# EXERCISE
Please copy exactly the lines that run from the start of the entries to the line containing "verschuldigd. Dit alles moet in een notariële", inclusive.
[Opening DATA UNDER STUDY section]
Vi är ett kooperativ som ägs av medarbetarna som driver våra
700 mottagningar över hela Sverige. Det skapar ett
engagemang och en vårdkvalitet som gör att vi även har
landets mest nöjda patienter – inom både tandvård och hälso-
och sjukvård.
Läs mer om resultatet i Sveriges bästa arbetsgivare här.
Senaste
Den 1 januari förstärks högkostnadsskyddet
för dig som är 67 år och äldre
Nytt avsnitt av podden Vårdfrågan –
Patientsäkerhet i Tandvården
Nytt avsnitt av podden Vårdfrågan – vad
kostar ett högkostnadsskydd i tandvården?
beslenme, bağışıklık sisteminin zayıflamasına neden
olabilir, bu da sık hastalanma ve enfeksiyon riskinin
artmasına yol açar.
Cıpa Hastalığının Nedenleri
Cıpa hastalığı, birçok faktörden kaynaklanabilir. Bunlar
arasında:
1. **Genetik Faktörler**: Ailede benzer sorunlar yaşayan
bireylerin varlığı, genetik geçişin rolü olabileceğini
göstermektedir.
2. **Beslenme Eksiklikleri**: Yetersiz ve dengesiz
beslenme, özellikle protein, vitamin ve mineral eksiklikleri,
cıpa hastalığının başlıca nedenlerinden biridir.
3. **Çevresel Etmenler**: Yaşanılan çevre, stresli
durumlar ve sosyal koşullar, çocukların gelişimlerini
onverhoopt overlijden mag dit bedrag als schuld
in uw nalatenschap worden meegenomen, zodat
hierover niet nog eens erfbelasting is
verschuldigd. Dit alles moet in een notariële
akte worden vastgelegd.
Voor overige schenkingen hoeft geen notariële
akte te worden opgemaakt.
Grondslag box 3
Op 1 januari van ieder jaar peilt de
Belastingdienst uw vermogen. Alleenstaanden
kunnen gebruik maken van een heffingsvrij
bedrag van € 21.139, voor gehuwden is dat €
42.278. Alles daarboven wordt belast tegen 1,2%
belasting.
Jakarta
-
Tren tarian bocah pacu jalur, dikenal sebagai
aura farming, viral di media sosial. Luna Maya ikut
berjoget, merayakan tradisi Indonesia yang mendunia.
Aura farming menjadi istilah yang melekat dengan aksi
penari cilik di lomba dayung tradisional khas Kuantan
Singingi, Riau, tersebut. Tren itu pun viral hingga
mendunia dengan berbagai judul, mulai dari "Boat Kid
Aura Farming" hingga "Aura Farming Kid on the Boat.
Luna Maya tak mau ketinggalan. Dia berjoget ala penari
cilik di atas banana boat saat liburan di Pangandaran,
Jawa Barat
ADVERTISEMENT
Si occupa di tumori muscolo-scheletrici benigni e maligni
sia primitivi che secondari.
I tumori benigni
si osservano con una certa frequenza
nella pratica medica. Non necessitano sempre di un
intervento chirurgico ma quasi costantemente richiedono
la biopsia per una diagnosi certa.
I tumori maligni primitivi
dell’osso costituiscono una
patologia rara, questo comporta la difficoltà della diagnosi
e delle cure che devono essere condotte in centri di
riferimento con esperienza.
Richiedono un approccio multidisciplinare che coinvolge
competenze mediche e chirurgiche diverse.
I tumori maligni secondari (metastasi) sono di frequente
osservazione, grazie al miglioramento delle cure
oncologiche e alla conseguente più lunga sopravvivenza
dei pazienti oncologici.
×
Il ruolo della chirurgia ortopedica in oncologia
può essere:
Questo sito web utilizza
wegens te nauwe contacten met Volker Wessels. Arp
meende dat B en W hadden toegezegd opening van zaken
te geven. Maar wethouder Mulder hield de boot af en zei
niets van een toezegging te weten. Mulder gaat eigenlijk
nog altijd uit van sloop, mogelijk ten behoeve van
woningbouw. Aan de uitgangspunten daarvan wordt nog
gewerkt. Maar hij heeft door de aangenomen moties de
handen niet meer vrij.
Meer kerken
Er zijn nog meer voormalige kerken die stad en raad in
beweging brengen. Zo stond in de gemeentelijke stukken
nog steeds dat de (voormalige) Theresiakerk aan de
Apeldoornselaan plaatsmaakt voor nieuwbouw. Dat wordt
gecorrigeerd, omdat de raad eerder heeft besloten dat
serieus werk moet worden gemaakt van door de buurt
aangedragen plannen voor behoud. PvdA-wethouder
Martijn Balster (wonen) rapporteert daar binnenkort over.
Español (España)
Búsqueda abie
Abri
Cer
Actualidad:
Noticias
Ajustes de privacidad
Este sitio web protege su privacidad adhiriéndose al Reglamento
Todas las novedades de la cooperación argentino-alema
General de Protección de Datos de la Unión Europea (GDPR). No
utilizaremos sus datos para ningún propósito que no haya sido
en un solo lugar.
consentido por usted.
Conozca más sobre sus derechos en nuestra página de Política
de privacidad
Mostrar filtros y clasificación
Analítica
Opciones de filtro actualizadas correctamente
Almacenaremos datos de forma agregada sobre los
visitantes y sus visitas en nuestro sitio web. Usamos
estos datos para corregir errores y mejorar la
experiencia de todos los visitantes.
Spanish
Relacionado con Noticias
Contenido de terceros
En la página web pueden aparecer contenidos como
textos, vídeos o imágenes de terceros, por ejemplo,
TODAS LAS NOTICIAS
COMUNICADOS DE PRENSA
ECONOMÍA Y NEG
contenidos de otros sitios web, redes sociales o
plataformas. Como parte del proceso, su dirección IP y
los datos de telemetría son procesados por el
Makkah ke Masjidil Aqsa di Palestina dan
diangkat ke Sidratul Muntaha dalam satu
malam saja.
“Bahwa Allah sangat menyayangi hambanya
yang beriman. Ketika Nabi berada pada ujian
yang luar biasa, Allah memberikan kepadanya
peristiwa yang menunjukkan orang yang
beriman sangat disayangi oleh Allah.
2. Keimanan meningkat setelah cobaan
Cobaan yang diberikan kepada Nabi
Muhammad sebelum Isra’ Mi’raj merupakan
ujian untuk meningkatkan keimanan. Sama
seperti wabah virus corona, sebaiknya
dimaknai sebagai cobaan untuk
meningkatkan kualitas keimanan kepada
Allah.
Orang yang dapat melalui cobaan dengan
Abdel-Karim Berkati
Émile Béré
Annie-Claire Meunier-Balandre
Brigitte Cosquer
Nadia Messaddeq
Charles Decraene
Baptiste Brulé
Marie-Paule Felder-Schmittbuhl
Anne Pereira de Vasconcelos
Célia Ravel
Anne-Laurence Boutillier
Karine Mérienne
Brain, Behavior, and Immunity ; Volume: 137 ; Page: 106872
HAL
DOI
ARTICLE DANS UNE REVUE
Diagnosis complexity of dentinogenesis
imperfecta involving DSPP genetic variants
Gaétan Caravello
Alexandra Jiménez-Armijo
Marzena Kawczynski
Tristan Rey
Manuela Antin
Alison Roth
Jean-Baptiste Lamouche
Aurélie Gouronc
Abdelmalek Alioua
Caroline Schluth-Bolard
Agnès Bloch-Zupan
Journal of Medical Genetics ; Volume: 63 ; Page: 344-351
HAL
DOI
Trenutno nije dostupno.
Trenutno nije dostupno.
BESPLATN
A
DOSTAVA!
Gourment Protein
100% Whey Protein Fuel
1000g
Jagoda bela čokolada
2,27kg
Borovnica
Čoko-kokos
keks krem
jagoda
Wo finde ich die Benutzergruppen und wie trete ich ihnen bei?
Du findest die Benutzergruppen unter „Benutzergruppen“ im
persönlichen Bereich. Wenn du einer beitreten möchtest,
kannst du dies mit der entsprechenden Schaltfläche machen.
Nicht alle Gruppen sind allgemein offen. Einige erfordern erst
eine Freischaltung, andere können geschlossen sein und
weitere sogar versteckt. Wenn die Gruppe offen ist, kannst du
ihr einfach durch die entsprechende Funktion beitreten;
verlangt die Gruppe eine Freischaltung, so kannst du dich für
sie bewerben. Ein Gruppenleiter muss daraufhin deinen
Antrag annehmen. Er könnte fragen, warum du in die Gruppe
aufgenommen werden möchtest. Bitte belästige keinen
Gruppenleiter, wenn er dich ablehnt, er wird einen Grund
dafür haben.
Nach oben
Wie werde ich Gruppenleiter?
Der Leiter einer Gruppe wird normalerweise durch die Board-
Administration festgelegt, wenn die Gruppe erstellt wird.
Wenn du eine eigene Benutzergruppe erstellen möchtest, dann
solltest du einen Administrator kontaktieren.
[Closing DATA UNDER STUDY section]
# ANSWER TO THIS PROBLEM
Vi är ett kooperativ som ägs av medarbetarna som driver våra
700 mottagningar över hela Sverige. Det skapar ett
engagemang och en vårdkvalitet som gör att vi även har
landets mest nöjda patienter – inom både tandvård och hälso-
och sjukvård.
Läs mer om resultatet i Sveriges bästa arbetsgivare här.
Senaste
Den 1 januari förstärks högkostnadsskyddet
för dig som är 67 år och äldre
Nytt avsnitt av podden Vårdfrågan –
Patientsäkerhet i Tandvården
Nytt avsnitt av podden Vårdfrågan – vad
kostar ett högkostnadsskydd i tandvården?
beslenme, bağışıklık sisteminin zayıflamasına neden
olabilir, bu da sık hastalanma ve enfeksiyon riskinin
artmasına yol açar.
Cıpa Hastalığının Nedenleri
Cıpa hastalığı, birçok faktörden kaynaklanabilir. Bunlar
arasında:
1. **Genetik Faktörler**: Ailede benzer sorunlar yaşayan
bireylerin varlığı, genetik geçişin rolü olabileceğini
göstermektedir.
2. **Beslenme Eksiklikleri**: Yetersiz ve dengesiz
beslenme, özellikle protein, vitamin ve mineral eksiklikleri,
cıpa hastalığının başlıca nedenlerinden biridir.
3. **Çevresel Etmenler**: Yaşanılan çevre, stresli
durumlar ve sosyal koşullar, çocukların gelişimlerini
onverhoopt overlijden mag dit bedrag als schuld
in uw nalatenschap worden meegenomen, zodat
hierover niet nog eens erfbelasting is
verschuldigd. Dit alles moet in een notariële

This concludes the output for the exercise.